Limitations and Future Directions

The novel findings of the present study provide evidence of the constant evolution of the social media landscape, with many platforms being replaced by new ones which are increasingly focused on visual content, especially among adolescents (Gioia & Boursier, 2019a; Feltman & Szymanski, 2018). Therefore, further research concerning selfie behavior, consisting of selfie-taking with its strategies, selfie-editing and manipulation, and selfie-sharing, are needed. In addition, further research to examine the consequences of engaging in photo manipulation are needed to determine the extent to which this enhanced focus on appearance contributes to the emergence of other problems, such as body dissatisfaction.

Some limitations of the present studies need to be addressed when interpreting the findings. First, the studies used a self-report method, and its potential biases are well-known. Second, the samples came from a specific Italian geographic area and the results of both studies might not be representative of other contexts or cultures. Third, the cross-sectional nature of the study precludes the ability to formally evaluate the causality of the variables involved in the present study. Furthermore, although the sample was roughly gender-balanced, the first study did not explore the validity of the revised eight-item PMS across male and female groups. Finally, the present studies only explored a small number of variables in relation to the complex phenomenon of selfie-behavior. Other aspects should be explored alongside the variables investigated here. For example, photo manipulation and editing could be explored in association with self-objectification experiences, body image-related issues, and other online creative or problematic activities.

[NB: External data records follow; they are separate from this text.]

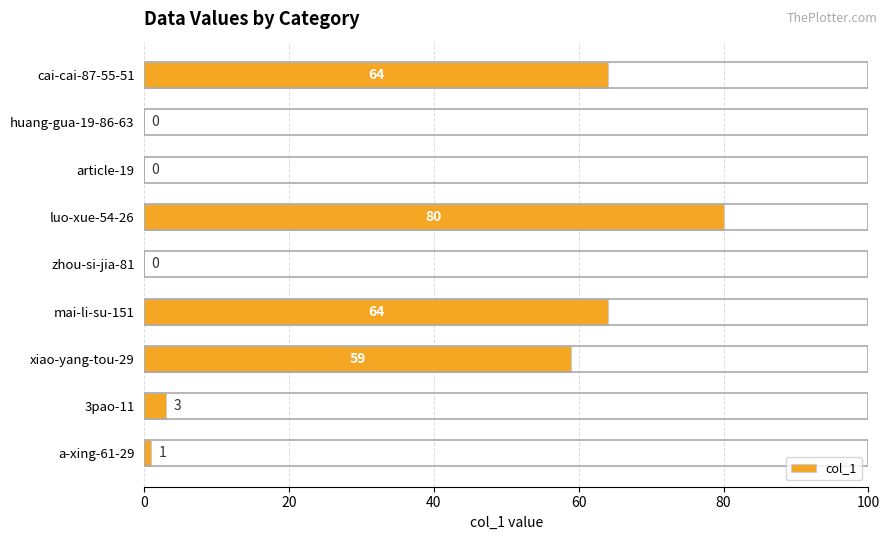

Between cai-cai-87-55-51 and luo-xue-54-26, which is larger?

luo-xue-54-26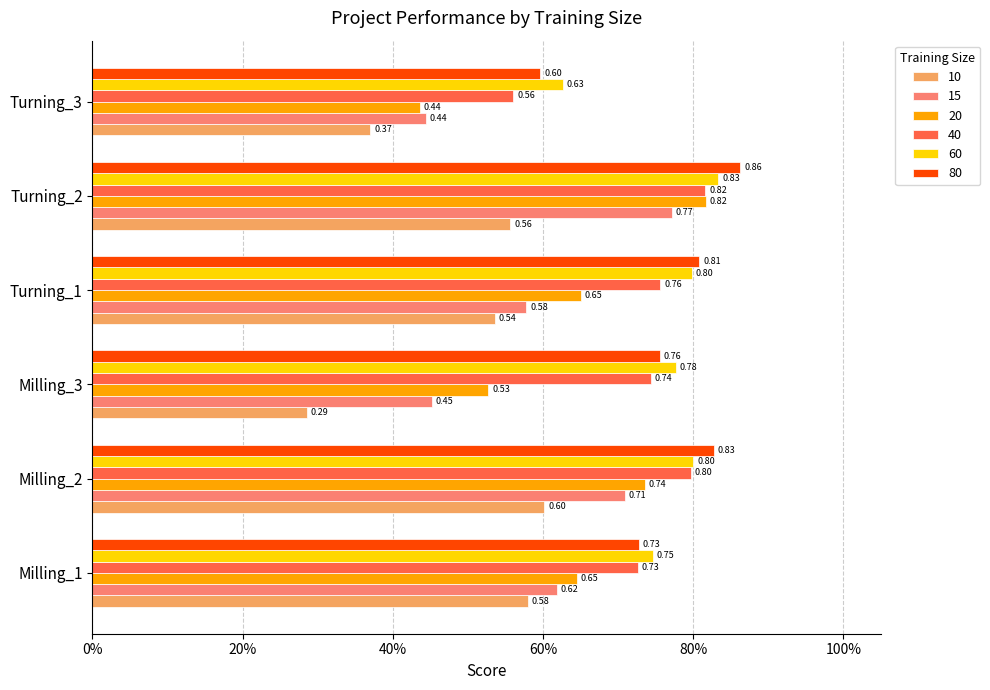

Rank the series at Turning_3 from lowest to highest value.

10, 20, 15, 40, 80, 60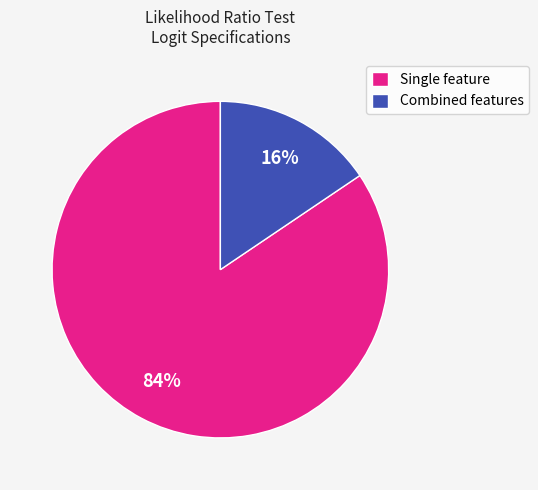

How many segments does this pie chart have?

2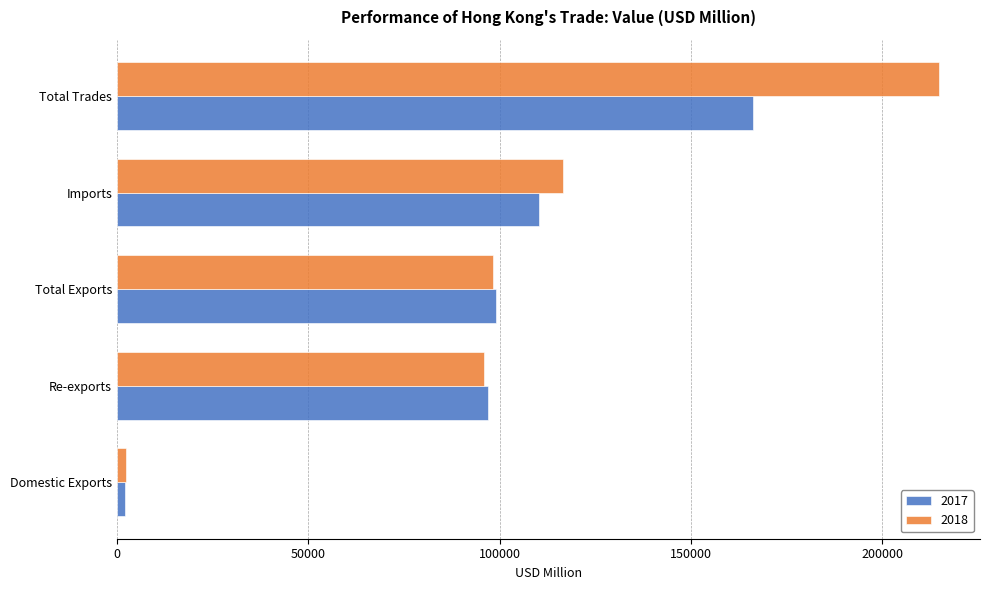

Rank the series at Imports from lowest to highest value.

2017, 2018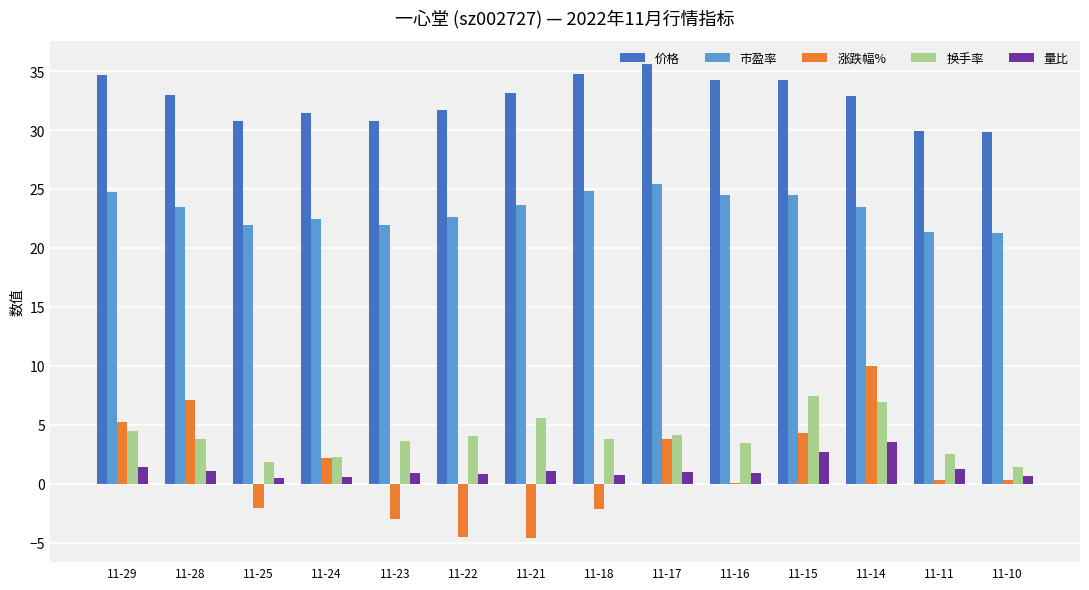

At which label is 涨跌幅% closest to 2?

11-24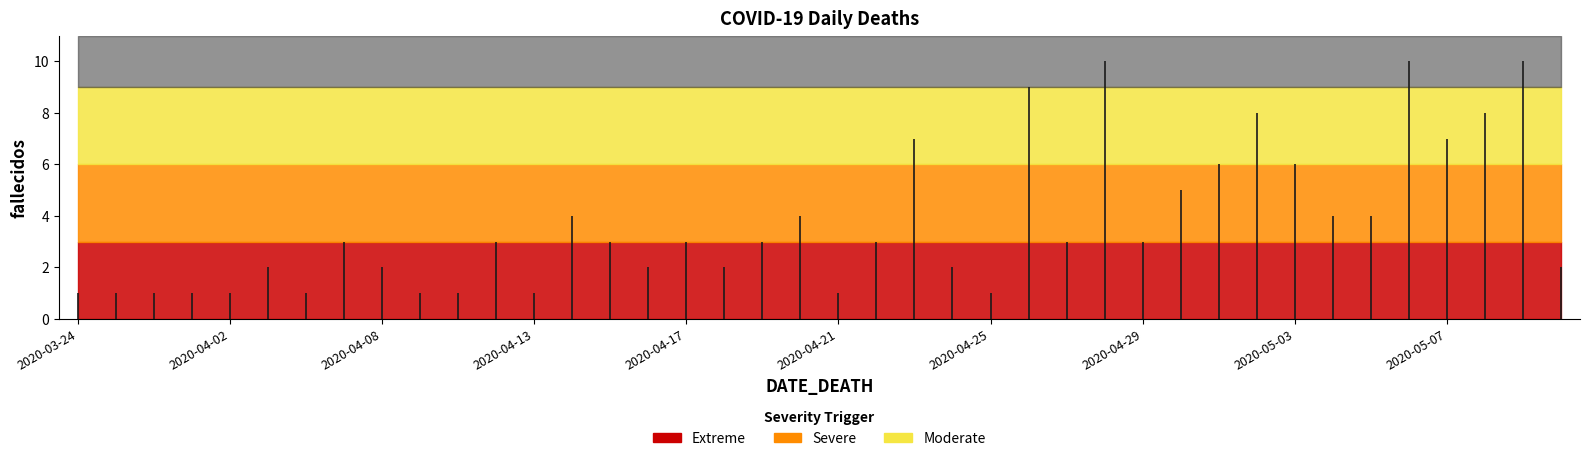

Reading left to right, transcribe all the data shown in this chart.

2020-03-24=1	2020-03-26=1	2020-03-30=1	2020-03-31=1	2020-04-02=1	2020-04-04=2	2020-04-05=1	2020-04-06=3	2020-04-08=2	2020-04-09=1	2020-04-11=1	2020-04-12=3	2020-04-13=1	2020-04-14=4	2020-04-15=3	2020-04-16=2	2020-04-17=3	2020-04-18=2	2020-04-19=3	2020-04-20=4	2020-04-21=1	2020-04-22=3	2020-04-23=7	2020-04-24=2	2020-04-25=1	2020-04-26=9	2020-04-27=3	2020-04-28=10	2020-04-29=3	2020-04-30=5	2020-05-01=6	2020-05-02=8	2020-05-03=6	2020-05-04=4	2020-05-05=4	2020-05-06=10	2020-05-07=7	2020-05-08=8	2020-05-09=10	2020-05-10=2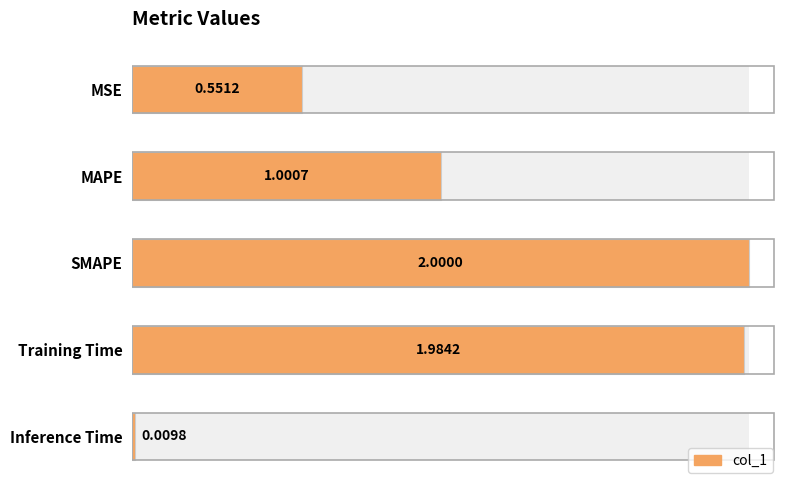

Which has a higher value, Training Time or Inference Time?

Training Time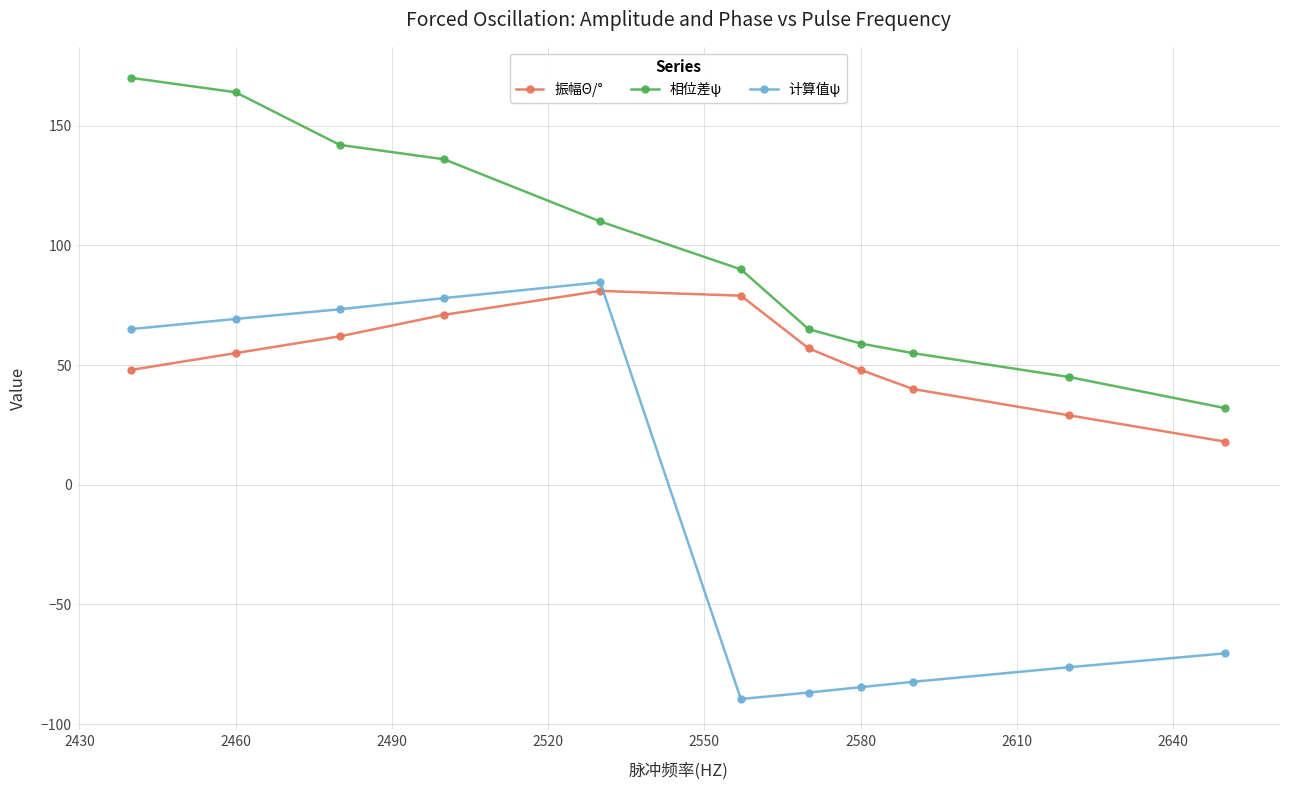

What is the lowest value of the 振幅Θ/° series?

18.0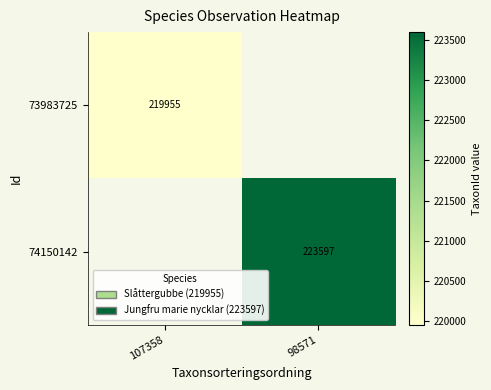

Is it true that 74150142 equals 398068.1 at 98571?

False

Nevertheless, the present studies’ findings provided some novel and previously unreported issues. They demonstrated the good psychometric properties of the revised PMS, providing an appropriate instrument to assess adolescents’ photo manipulation strategies. Moreover, the findings showed a strong association between expectancies underlying selfie practice and more or less problematic strategies concerning body image monitoring and manipulation. More specifically, and unexpectedly, the present findings provided novel and unreported gender differences that highlight modifications concerning appearance-related issues and online activities carried out by both boys and girls.